Consumerism: The Modern Pavlov

Everybody has at least some remote knowledge about the experiment of Pavlov and his dogs: once they heard the bell ring, they knew the food was to be served. In a world dominated by the policy of consumerism, it can be argued that people often take the place of a modern-day Pavlov`s dog, in relation to what they buy and what they think they buy. Yet, when it comes to food shopping, there is no denial: most impulses of choosing specific products are triggered by the five inborn senses, especially by the strongest and most intricate out of them, which implies that food retailers have a wondrous advantage over the customers: the power of smell.

Walking along the sweets section in a supermarket and suddenly feeling like eating a bar of chocolate; going out with your friends in a fancy restaurant and ordering sushi, which you had never tried before, but only because it smelled delicious on someone else`s table etc.: these are frequent, daily and common situations which one may happen upon – and they all prove that senses can work in pairs. The nose is breathing in, the mouth is already watering in delight, even though the stomach is not yet hungry and the eyes are yet to see the delicatessen.

The Art of the Fragrance

Mastering the use of scents is a trick many food retailers have started availing of. Have you ever noticed that every McDonald`s on this planet has the exact same smell of French fries and beef? Or that in Lindt stores, the scent of chocolate is uncannily intense and rich? These are only some examples, because almost every food retailer uses smell one way or another, even the tiniest corner store on your street.

Of course, we can link various food scents with various customer reactions, depending on the purpose of a scent encountered in a store. Pastry shops often use the scent of freshly-baked cookies to trigger memories associated with warmth, family and childhood, due to the fact that most customers had a granny once who baked for them too.

In bars, there is a strong beer scent or an inviting Merlot aroma to persuade people into buying alcoholic beverages – and, consequently, into spending more or carelessly. The same technique is also used by some traveling agencies – their rooms smell of mango and Pina Colada, to create the olfactory illusion of exoticism among their potential clients.

The Benefits of the Retailer

The benefits of a retailer who knows how to maneuver the issue of food scents are incredibly numerous and especially lucrative: studies show a 300% rise in sale figures for retailers which use food scents, compared to those who do not. Moreover, the ambiance of the store is generally suggested through fragrance, and this is how a first-time customer can pick out a place to eat, based on where their nose is guiding them. When lacking the ability to taste something, smell is the best alternative, although it can be misleading.

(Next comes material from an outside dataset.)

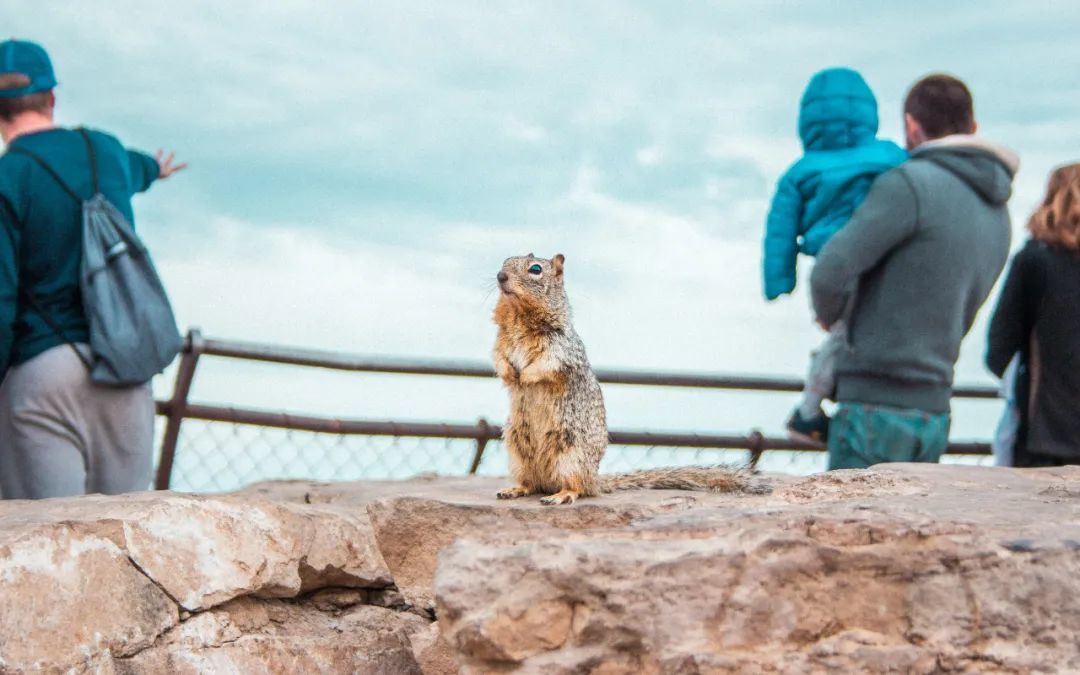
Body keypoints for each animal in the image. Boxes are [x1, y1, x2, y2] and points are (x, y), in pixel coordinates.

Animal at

For instance, think of a bag of gummy bears that had gone off – they still smell like strawberry, but they taste closer to plastic than to an actual fruit. In addition, a retail shop that develops its own olfactory fingerprint already takes a giant leap towards becoming a popular brand, because people tend to have a higher degree of accuracy in their olfactory memories than in the visual or in the auditory ones.

Just a Subtle Hint of Coffee

It seems like Starbucks has developed the true smell of success – its core lies in the strong aroma of roasted coffee beans. A few years ago, they faced a decline because of a misuse of scent; according to their CEO, “the smell of the company’s breakfast sandwiches overpowered the aroma of coffee and new flavors had replaced genuine inspiration.”

Is it possible for a hint of coffee to be so convincing that it may make you more likely to buy a cup, even if it is over-priced or if you do not drink coffee on a regular basis? A positive answer is self-evident.

Coffee is a complex substance with as many as 5000 compounds, which is not only able to stir up good, positive feelings, but it can also awaken you only by its smell, especially if you are already a caffeine addict.

What Is the Most Appealing Scent of Food?

We all enjoy indulging ourselves with a nice meal at a restaurant every once in a while. According to a recent study, the preferences in what the ambience of the ideal restaurant should smell like vary greatly: some chose a scent of baked bread with spices, such as basil, rosemary and garlic; others chose the sweet flavours of desserts, whereas a vast majority chose the smell of a roasted chicken which had just been taken out of the oven.

But this, of course, depends on who your customers are; to exemplify, it would be impossible to convince a Uni student on an early Sunday morning that there is any scent better than frying bacon. What is sure is that scents, especially in food retail, can be sold or can improve the sale process and the customer`s experience, without challenging the ethics of the retailer – and even if they were an unfair advantage…it would be a genuinely pleasurable one.